Extracted records
=-=-=-=-=

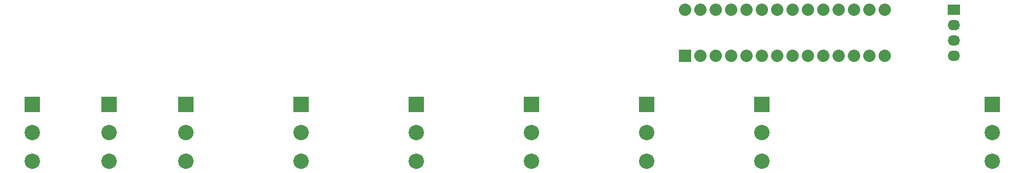
<source format=gbr>
G04 #@! TF.FileFunction,Copper,L1,Top,Signal*
%FSLAX46Y46*%
G04 Gerber Fmt 4.6, Leading zero omitted, Abs format (unit mm)*
G04 Created by KiCad (PCBNEW 4.0.2-stable) date Wednesday, 10 August 2016 'pmt' 17:46:57*
%MOMM*%
G01*
G04 APERTURE LIST*
%ADD10C,0.100000*%
%ADD11R,2.032000X1.727200*%
%ADD12O,2.032000X1.727200*%
%ADD13R,2.540000X2.540000*%
%ADD14C,2.540000*%
%ADD15R,2.032000X2.032000*%
%ADD16C,2.032000*%
G04 APERTURE END LIST*
D10*
D11*
X209550000Y-43180000D03*
D12*
X209550000Y-45720000D03*
X209550000Y-48260000D03*
X209550000Y-50800000D03*
D13*
X57150000Y-58801000D03*
D14*
X57150000Y-63500000D03*
X57150000Y-68199000D03*
D13*
X69850000Y-58801000D03*
D14*
X69850000Y-63500000D03*
X69850000Y-68199000D03*
D13*
X82550000Y-58801000D03*
D14*
X82550000Y-63500000D03*
X82550000Y-68199000D03*
D13*
X101600000Y-58801000D03*
D14*
X101600000Y-63500000D03*
X101600000Y-68199000D03*
D13*
X120650000Y-58801000D03*
D14*
X120650000Y-63500000D03*
X120650000Y-68199000D03*
D13*
X139700000Y-58801000D03*
D14*
X139700000Y-63500000D03*
X139700000Y-68199000D03*
D13*
X158750000Y-58801000D03*
D14*
X158750000Y-63500000D03*
X158750000Y-68199000D03*
D13*
X177800000Y-58801000D03*
D14*
X177800000Y-63500000D03*
X177800000Y-68199000D03*
D13*
X215900000Y-58801000D03*
D14*
X215900000Y-63500000D03*
X215900000Y-68199000D03*
D15*
X165100000Y-50800000D03*
D16*
X167640000Y-50800000D03*
X170180000Y-50800000D03*
X172720000Y-50800000D03*
X175260000Y-50800000D03*
X177800000Y-50800000D03*
X180340000Y-50800000D03*
X182880000Y-50800000D03*
X185420000Y-50800000D03*
X187960000Y-50800000D03*
X190500000Y-50800000D03*
X193040000Y-50800000D03*
X195580000Y-50800000D03*
X198120000Y-50800000D03*
X198120000Y-43180000D03*
X195580000Y-43180000D03*
X193040000Y-43180000D03*
X190500000Y-43180000D03*
X187960000Y-43180000D03*
X185420000Y-43180000D03*
X182880000Y-43180000D03*
X180340000Y-43180000D03*
X177800000Y-43180000D03*
X175260000Y-43180000D03*
X172720000Y-43180000D03*
X170180000Y-43180000D03*
X167640000Y-43180000D03*
X165100000Y-43180000D03*
M02*

</source>
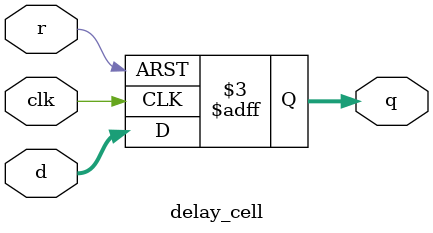
<source format=v>
module delay_cell(d, q, r, clk);
    parameter BITS=4;
    input r, clk;
    input [BITS-1:0]d;
    output [BITS-1:0]q;
    
    reg [BITS-1:0]q;
    
    always@(posedge clk or negedge r) begin
        if(!r) begin
            q=0;
        end
        else begin
            q=d;
        end
    end
endmodule
</source>
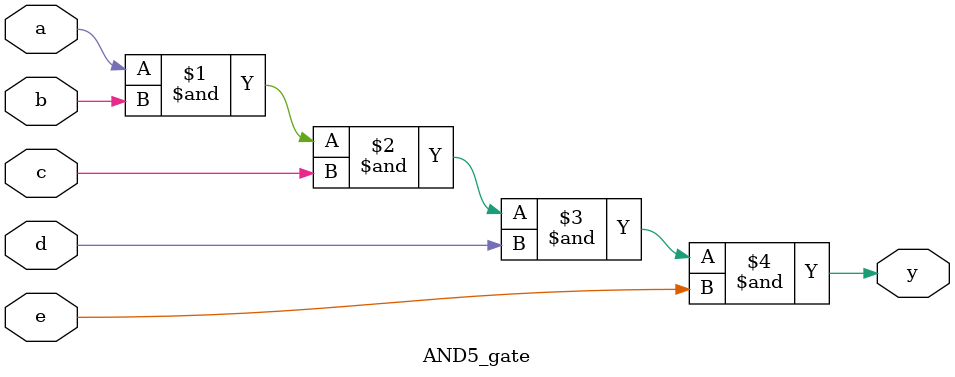
<source format=v>
module AND5_gate (
    input a, b, c, d, e,
    output y
);
    assign y = a & b & c & d & e;
endmodule
</source>
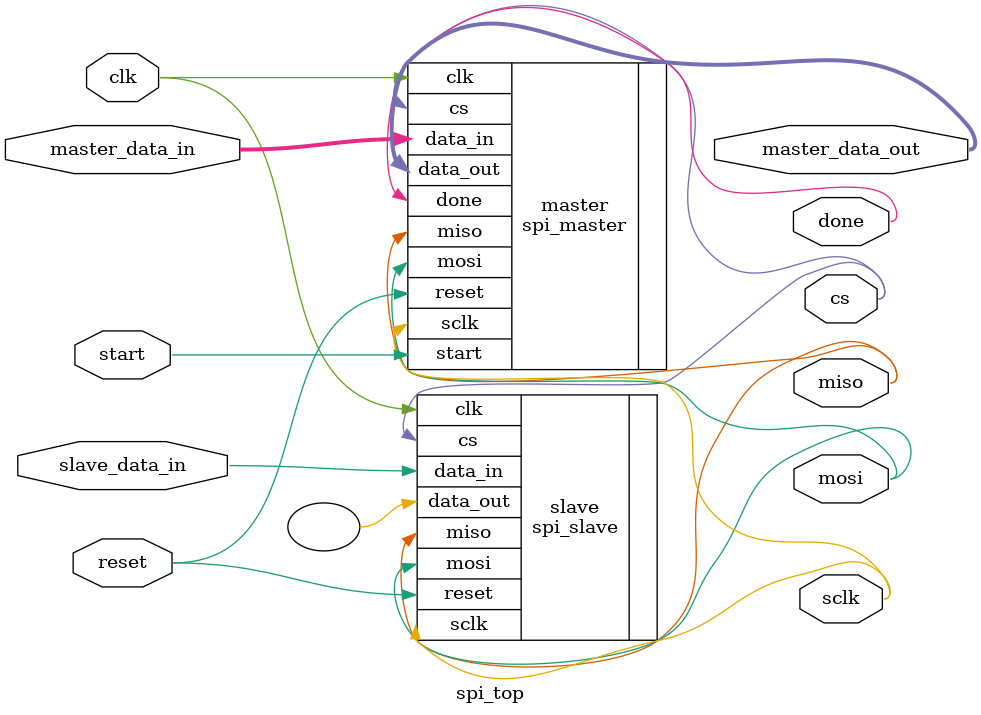
<source format=v>
module spi_top (
    input wire clk,
    input wire reset,
    input wire [7:0] master_data_in,
    input wire start,
    input wire slave_data_in,
    output wire miso,
    output wire mosi,
    output wire sclk,
    output wire cs,
    output wire [7:0] master_data_out,
    output wire done
);
    spi_master master (
        .clk(clk),
        .reset(reset),
        .data_in(master_data_in),
        .start(start),
        .mosi(mosi),
        .miso(miso),
        .sclk(sclk),
        .cs(cs),
        .data_out(master_data_out),
        .done(done)
    );

    spi_slave slave (
        .clk(clk),
        .reset(reset),
        .mosi(mosi),
        .sclk(sclk),
        .cs(cs),
        .miso(miso),
        .data_out(),
        .data_in(slave_data_in)
    );
endmodule


</source>
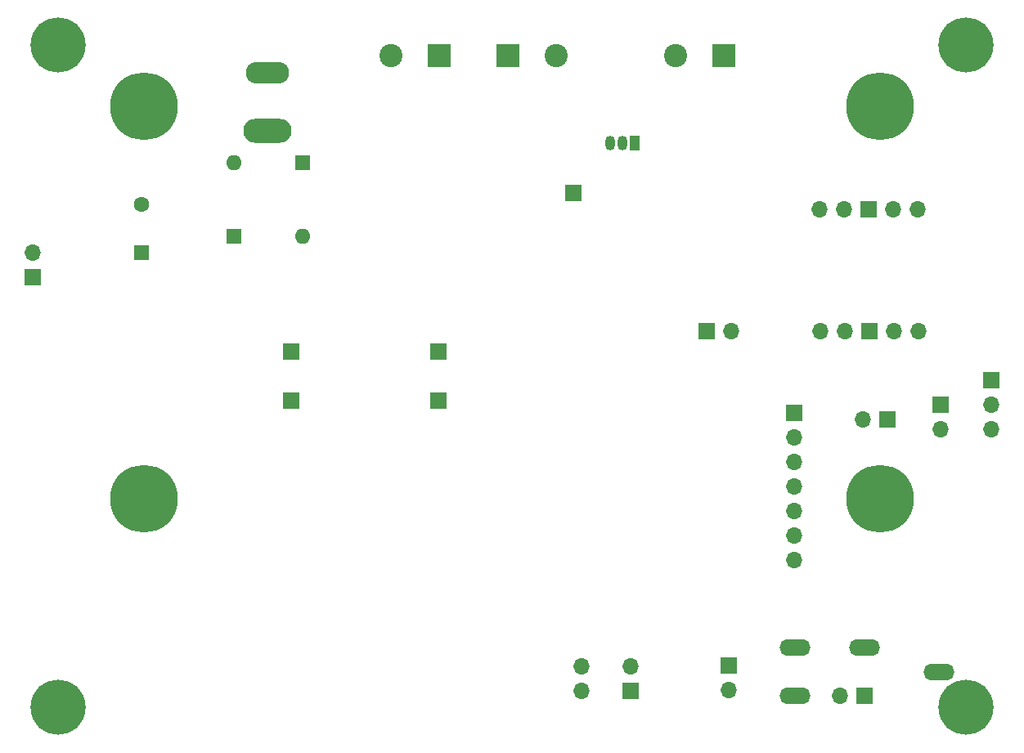
<source format=gbr>
%TF.GenerationSoftware,KiCad,Pcbnew,7.0.2*%
%TF.CreationDate,2024-01-09T21:21:53-08:00*%
%TF.ProjectId,MK-KS-MkII,4d4b2d4b-532d-44d6-9b49-492e6b696361,1.0*%
%TF.SameCoordinates,Original*%
%TF.FileFunction,Soldermask,Bot*%
%TF.FilePolarity,Negative*%
%FSLAX46Y46*%
G04 Gerber Fmt 4.6, Leading zero omitted, Abs format (unit mm)*
G04 Created by KiCad (PCBNEW 7.0.2) date 2024-01-09 21:21:53*
%MOMM*%
%LPD*%
G01*
G04 APERTURE LIST*
%ADD10O,1.700000X1.700000*%
%ADD11R,1.700000X1.700000*%
%ADD12R,2.400000X2.400000*%
%ADD13C,2.400000*%
%ADD14C,5.700000*%
%ADD15C,3.600000*%
%ADD16O,3.220000X1.712000*%
%ADD17R,1.600000X1.600000*%
%ADD18C,1.600000*%
%ADD19O,1.600000X1.600000*%
%ADD20C,7.000000*%
%ADD21C,4.700000*%
%ADD22O,5.000000X2.500000*%
%ADD23O,4.500000X2.250000*%
%ADD24R,1.050000X1.500000*%
%ADD25O,1.050000X1.500000*%
G04 APERTURE END LIST*
D10*
%TO.C,U1*%
X150176000Y-115554000D03*
X147636000Y-115554000D03*
D11*
X145096000Y-115554000D03*
D10*
X142556000Y-115554000D03*
X140016000Y-115554000D03*
X140106000Y-128234000D03*
X142646000Y-128234000D03*
D11*
X145186000Y-128234000D03*
D10*
X147726000Y-128234000D03*
X150266000Y-128234000D03*
%TD*%
D12*
%TO.C,ST3*%
X130138000Y-99627800D03*
D13*
X125138000Y-99627800D03*
%TD*%
D11*
%TO.C,TP5*%
X100609400Y-135432800D03*
%TD*%
%TO.C,J3*%
X157857000Y-133268000D03*
D10*
X157857000Y-135808000D03*
X157857000Y-138348000D03*
%TD*%
D14*
%TO.C,M_KSI4*%
X61239400Y-167182800D03*
D15*
X61239400Y-167182800D03*
%TD*%
D11*
%TO.C,JP3*%
X144742000Y-165979000D03*
D10*
X142202000Y-165979000D03*
%TD*%
D12*
%TO.C,ST1*%
X100709400Y-99627800D03*
D13*
X95709400Y-99627800D03*
%TD*%
D16*
%TO.C,J5*%
X152453000Y-163472000D03*
X137553000Y-160972000D03*
X137553000Y-165972000D03*
X144753000Y-160972000D03*
%TD*%
D11*
%TO.C,TP1*%
X114599000Y-113854000D03*
%TD*%
%TO.C,OPa1*%
X58593000Y-122644000D03*
D10*
X58593000Y-120104000D03*
%TD*%
D11*
%TO.C,TP2*%
X85369400Y-135432800D03*
%TD*%
D14*
%TO.C,M_KSI1*%
X61239400Y-98602800D03*
D15*
X61239400Y-98602800D03*
%TD*%
D11*
%TO.C,TP4*%
X100609400Y-130352800D03*
%TD*%
D17*
%TO.C,C3*%
X69875400Y-120080851D03*
D18*
X69875400Y-115080851D03*
%TD*%
D17*
%TO.C,D4*%
X86537800Y-110794800D03*
D19*
X86537800Y-118414800D03*
%TD*%
D20*
%TO.C,SHLD-1*%
X70129400Y-104952800D03*
D21*
X70129400Y-104952800D03*
%TD*%
D20*
%TO.C,SHLD-2*%
X146329400Y-104952800D03*
D21*
X146329400Y-104952800D03*
%TD*%
D10*
%TO.C,SW1*%
X120528400Y-162884800D03*
D11*
X120528400Y-165424800D03*
D10*
X115448400Y-162884800D03*
X115448400Y-165424800D03*
%TD*%
D11*
%TO.C,JP2*%
X130688400Y-162859800D03*
D10*
X130688400Y-165399800D03*
%TD*%
D11*
%TO.C,JP1*%
X147069000Y-137366000D03*
D10*
X144529000Y-137366000D03*
%TD*%
D22*
%TO.C,J2*%
X82880200Y-107489100D03*
D23*
X82880200Y-101489100D03*
%TD*%
D14*
%TO.C,M_KSI2*%
X155219400Y-98602800D03*
D15*
X155219400Y-98602800D03*
%TD*%
D12*
%TO.C,ST2*%
X107774400Y-99627800D03*
D13*
X112774400Y-99627800D03*
%TD*%
D20*
%TO.C,SHLD-4*%
X70129400Y-145592800D03*
D21*
X70129400Y-145592800D03*
%TD*%
D11*
%TO.C,TP3*%
X85369400Y-130352800D03*
%TD*%
D24*
%TO.C,Q4*%
X120929400Y-108762800D03*
D25*
X119659400Y-108762800D03*
X118389400Y-108762800D03*
%TD*%
D17*
%TO.C,D2*%
X79425800Y-118414800D03*
D19*
X79425800Y-110794800D03*
%TD*%
D14*
%TO.C,M_KSI3*%
X155219400Y-167182800D03*
D15*
X155219400Y-167182800D03*
%TD*%
D11*
%TO.C,JP5*%
X152564000Y-135827000D03*
D10*
X152564000Y-138367000D03*
%TD*%
D11*
%TO.C,JP4*%
X128341000Y-128229000D03*
D10*
X130881000Y-128229000D03*
%TD*%
D20*
%TO.C,SHLD-3*%
X146329400Y-145592800D03*
D21*
X146329400Y-145592800D03*
%TD*%
D11*
%TO.C,J4*%
X137439400Y-136702800D03*
D10*
X137439400Y-139242800D03*
X137439400Y-141782800D03*
X137439400Y-144322800D03*
X137439400Y-146862800D03*
X137439400Y-149402800D03*
X137439400Y-151942800D03*
%TD*%
M02*

</source>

=-=-=-=-=

Exercise brief
Reproduce only the lines above, starting at the line with "X190500000Y-50800000D03*" and ending at the line with "X165100000Y-43180000D03*", exactly as written.

Solution to this task
X190500000Y-50800000D03*
X193040000Y-50800000D03*
X195580000Y-50800000D03*
X198120000Y-50800000D03*
X198120000Y-43180000D03*
X195580000Y-43180000D03*
X193040000Y-43180000D03*
X190500000Y-43180000D03*
X187960000Y-43180000D03*
X185420000Y-43180000D03*
X182880000Y-43180000D03*
X180340000Y-43180000D03*
X177800000Y-43180000D03*
X175260000Y-43180000D03*
X172720000Y-43180000D03*
X170180000Y-43180000D03*
X167640000Y-43180000D03*
X165100000Y-43180000D03*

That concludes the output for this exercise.